Не сказал бы, что думалось мне по-русски совсем уж свободно и легко. Я словно ощупью двигался в сумерках по зарастающей в памяти и уже полузабытой тропинке, ведь деда Петра Волова, говорящего по-русски свободно, я не видел давно, с начала войны, с катастрофы при Пёрл-Харбор 7 декабря 1941 года. По-русски отец разговаривал редко — тогда бизнесу это почти не требовалось. По-моему, отец недолюбливал, в отличие от деда-идеализатора, и русских, точнее, советских, и Россию и всё, с ними связанное. Да и было, как он считал, за что. Всё слишком ещё свежо было в его памяти: и война — Первая Мировая, и революция, и Гражданская война и спровоцированные большевизмом волны эмиграции…
А тропинка памяти пришла теперь ко мне из юности, когда я, приехав к деду в Огасту, где родился и откуда меня увезли ребёнком, бродил в смутном одиночестве берегом вдоль реки, узнавая и не узнавая окрестности, и убеждал себя, что всё изменилось, измельчало только потому, что изменился — вырос — я. Много ли перемен на деле произошло за десять-одиннадцать лет в трудные тридцатые годы в провинциальном городке штата Мэн? Оттого и тянуло меня к реке, что чужие домишки ностальгических чувств не вызвали, а на неизменном берегу всё время казалось, что я без помех вернулся в детство.
Между тем глаза мои не отрывались от неизвестного и всё ещё не очень понятного стрелка из лука. Впечатляла, прежде всего, невиданная мною в жизни разновидность самого оружия — лука: огромного, чуть ли не в два человеческих роста, мощного, дальнобойного в своём роде, с асимметричными ветвями — крепкая голая левая рука стрелка упиралась в изогнутое напряжённое тело лука не посредине, как обычно, а всего лишь немного повыше нижней его трети, верхняя же ветвь оканчивалась бы на высоте приставленного к ноге славянского копья — вот доступное для меня сравнение. Длиннее двух метров была натянутая тетива. Стрела вытянулась поперек развёрнутого к зрителю торса лучника, вдоль его левой руки, и частью древка с остриём ещё выдавалась вперёд, за рукоять лука. Она приникла к руке и вместе с нею казалась частью живого тела стрелка. В любой миг, сорвавшись с тетивы, стрела готова была стать могущественным продолжением чудесно удлинившейся руки старинного лучника, орудием его воли.

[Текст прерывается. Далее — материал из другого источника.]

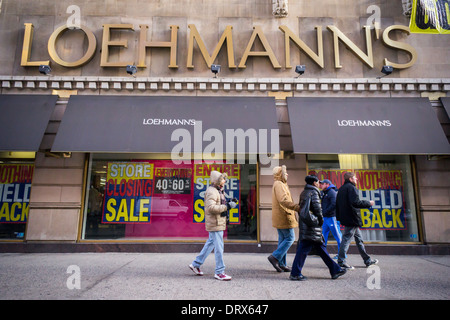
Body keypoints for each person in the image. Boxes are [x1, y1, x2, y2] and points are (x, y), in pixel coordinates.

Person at [290, 175, 347, 281]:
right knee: (304, 249)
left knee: (320, 248)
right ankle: (295, 273)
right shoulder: (313, 192)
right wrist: (320, 221)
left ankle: (335, 270)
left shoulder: (304, 192)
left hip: (308, 226)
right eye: (317, 182)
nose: (318, 183)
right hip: (311, 227)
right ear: (313, 183)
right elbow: (317, 209)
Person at [189, 170, 237, 281]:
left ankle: (195, 264)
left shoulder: (217, 190)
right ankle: (219, 272)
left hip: (217, 222)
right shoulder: (212, 191)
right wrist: (227, 206)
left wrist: (229, 202)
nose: (224, 181)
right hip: (215, 223)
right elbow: (211, 208)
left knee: (210, 244)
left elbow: (218, 204)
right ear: (217, 181)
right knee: (219, 247)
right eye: (222, 179)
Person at [336, 172, 378, 269]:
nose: (356, 179)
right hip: (352, 218)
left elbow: (337, 204)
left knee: (359, 240)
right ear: (350, 179)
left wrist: (339, 217)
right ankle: (341, 261)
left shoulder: (341, 189)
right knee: (346, 240)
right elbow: (356, 202)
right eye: (355, 178)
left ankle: (367, 260)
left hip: (348, 218)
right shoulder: (351, 188)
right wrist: (369, 203)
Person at [268, 165, 300, 273]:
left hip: (281, 216)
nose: (287, 174)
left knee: (282, 239)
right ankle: (275, 257)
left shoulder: (279, 184)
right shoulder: (279, 184)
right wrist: (296, 207)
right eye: (285, 172)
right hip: (284, 216)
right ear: (281, 174)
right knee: (290, 238)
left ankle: (282, 264)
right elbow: (283, 200)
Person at [319, 179, 342, 257]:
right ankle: (322, 252)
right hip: (326, 218)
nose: (321, 185)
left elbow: (333, 204)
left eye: (322, 184)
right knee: (323, 235)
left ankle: (341, 254)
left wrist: (325, 212)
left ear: (327, 185)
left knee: (338, 236)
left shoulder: (331, 192)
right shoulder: (325, 193)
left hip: (332, 217)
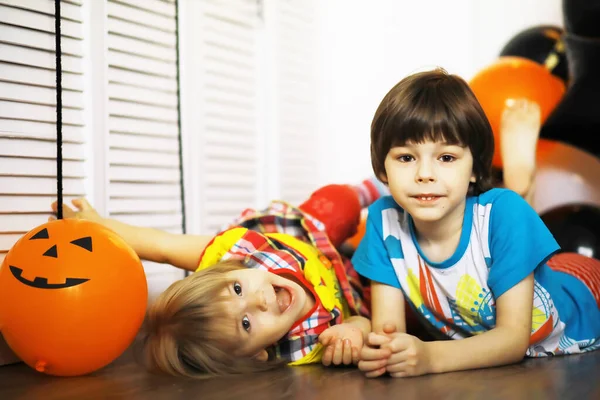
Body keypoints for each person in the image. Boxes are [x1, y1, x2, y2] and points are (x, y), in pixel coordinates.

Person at [352, 68, 600, 379]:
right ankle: (520, 180)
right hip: (494, 323)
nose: (424, 174)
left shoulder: (505, 212)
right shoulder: (383, 220)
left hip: (584, 292)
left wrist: (429, 356)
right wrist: (375, 345)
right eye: (406, 158)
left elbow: (512, 340)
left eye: (446, 158)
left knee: (525, 224)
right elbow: (390, 334)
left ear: (473, 168)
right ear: (383, 168)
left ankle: (521, 178)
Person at [51, 178, 389, 377]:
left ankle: (371, 188)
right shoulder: (305, 346)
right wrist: (352, 333)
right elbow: (363, 323)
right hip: (350, 287)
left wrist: (93, 225)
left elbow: (159, 245)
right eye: (246, 324)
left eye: (239, 288)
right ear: (258, 354)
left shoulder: (238, 255)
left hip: (306, 241)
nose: (259, 301)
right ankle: (360, 246)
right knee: (386, 290)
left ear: (231, 271)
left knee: (333, 203)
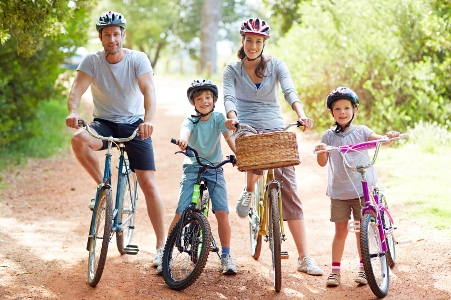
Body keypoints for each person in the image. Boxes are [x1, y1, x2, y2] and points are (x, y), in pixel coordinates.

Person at [65, 11, 165, 272]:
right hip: (105, 123)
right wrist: (74, 111)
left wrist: (148, 119)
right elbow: (76, 90)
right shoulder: (92, 61)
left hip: (134, 124)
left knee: (149, 185)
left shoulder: (137, 59)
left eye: (116, 33)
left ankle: (161, 246)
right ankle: (103, 191)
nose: (112, 38)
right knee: (78, 140)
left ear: (123, 35)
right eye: (107, 34)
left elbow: (149, 90)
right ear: (101, 37)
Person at [223, 17, 323, 275]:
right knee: (252, 153)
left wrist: (300, 114)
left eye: (258, 42)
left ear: (264, 43)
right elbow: (229, 97)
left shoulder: (276, 65)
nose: (253, 46)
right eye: (248, 41)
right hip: (246, 124)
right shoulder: (231, 70)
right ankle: (249, 189)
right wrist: (232, 117)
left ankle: (304, 257)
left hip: (275, 125)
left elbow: (290, 91)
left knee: (290, 189)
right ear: (242, 41)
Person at [314, 87, 400, 287]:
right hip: (339, 192)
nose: (342, 112)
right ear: (331, 113)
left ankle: (364, 268)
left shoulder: (361, 131)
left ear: (354, 110)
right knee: (341, 231)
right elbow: (321, 162)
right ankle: (335, 271)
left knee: (361, 231)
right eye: (337, 109)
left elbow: (381, 141)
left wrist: (389, 136)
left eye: (346, 108)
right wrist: (320, 150)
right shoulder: (328, 136)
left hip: (362, 191)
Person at [165, 79, 238, 275]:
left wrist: (237, 154)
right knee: (181, 212)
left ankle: (226, 256)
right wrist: (183, 140)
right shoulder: (190, 120)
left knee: (222, 212)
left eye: (208, 98)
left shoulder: (219, 118)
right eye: (199, 99)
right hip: (193, 167)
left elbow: (229, 137)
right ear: (193, 102)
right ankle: (167, 254)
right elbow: (185, 131)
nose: (204, 101)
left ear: (214, 100)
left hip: (214, 168)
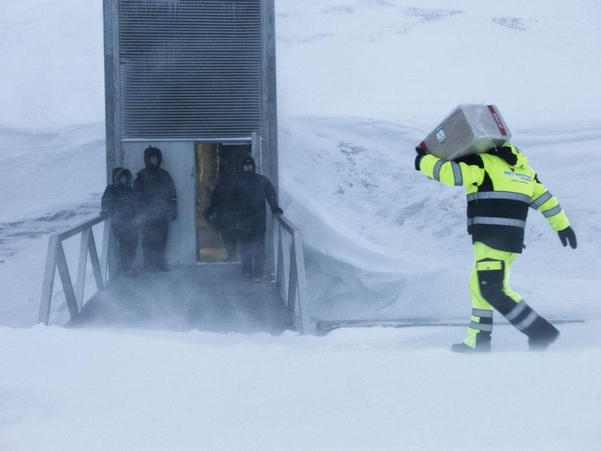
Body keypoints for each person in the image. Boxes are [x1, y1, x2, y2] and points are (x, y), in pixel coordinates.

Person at [414, 142, 577, 352]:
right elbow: (547, 200)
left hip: (491, 238)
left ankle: (539, 331)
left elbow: (451, 174)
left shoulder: (484, 162)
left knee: (491, 289)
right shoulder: (524, 171)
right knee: (479, 286)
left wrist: (423, 160)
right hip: (510, 241)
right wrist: (563, 226)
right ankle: (478, 341)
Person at [233, 154, 283, 282]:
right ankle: (247, 272)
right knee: (245, 247)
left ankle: (258, 274)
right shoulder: (237, 182)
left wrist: (275, 208)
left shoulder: (262, 180)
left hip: (258, 220)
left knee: (259, 247)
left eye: (250, 165)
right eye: (245, 165)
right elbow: (229, 201)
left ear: (253, 166)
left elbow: (271, 195)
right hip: (243, 221)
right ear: (242, 167)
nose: (248, 167)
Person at [133, 146, 177, 272]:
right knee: (148, 240)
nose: (154, 160)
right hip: (148, 215)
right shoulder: (140, 176)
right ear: (148, 159)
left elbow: (172, 194)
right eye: (152, 158)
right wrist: (140, 213)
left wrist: (173, 209)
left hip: (162, 214)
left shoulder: (165, 174)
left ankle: (160, 263)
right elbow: (136, 196)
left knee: (162, 239)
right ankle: (149, 264)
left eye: (156, 158)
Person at [101, 167, 139, 276]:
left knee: (133, 244)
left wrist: (138, 216)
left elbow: (135, 205)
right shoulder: (111, 189)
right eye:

Старая, полузабытая, но удивительно волнующая мелодия зазвучала во мне, пока я продолжал внимательно рассматривать лучника. Однако мне, я тотчас это понял, лишь показалось, что она зазвучала. На самом деле музыка загремела так, как никогда не может греметь в памяти внутреннего слуха — не хватит его мощности. И я понял, что прорвалась она в меня извне, её специально проигрывают для меня, я же раньше не услыхал её просто потому, что не обращал на неё внимания. Она не утомляла, поскольку оказалась созвучна моей потребности в ней, но слегка будоражила при спокойном созерцании, облегчала его и парадоксально переплелась с восприятием образа прицеливающегося японского лучника.
Стрелок был плотен и коренаст. Лоб его почти до макушки был гладко выбрит, как недавно была целиком выбрита моя голова. Но у него чёрные прямые волосы оставались на висках и затылке, а от макушки назад задорно топорщился клок, немного напоминающий запорожские оселедцы, только короче. Сильное тело стрелка было обернуто двумя широкими кусками грубой материи, первый перекидывался через правое плечо с груди на спину и со спины возвращался по рёбрам вперед, охватывая бок пониже левого соска. Второй же показался мне подобием просторной юбки, складки которой расправились широко расставленными и плотно опёртыми в землю ногами лучника. Позже я узнал, что это не юбка, а просторные штаны самурая, называемые хакама.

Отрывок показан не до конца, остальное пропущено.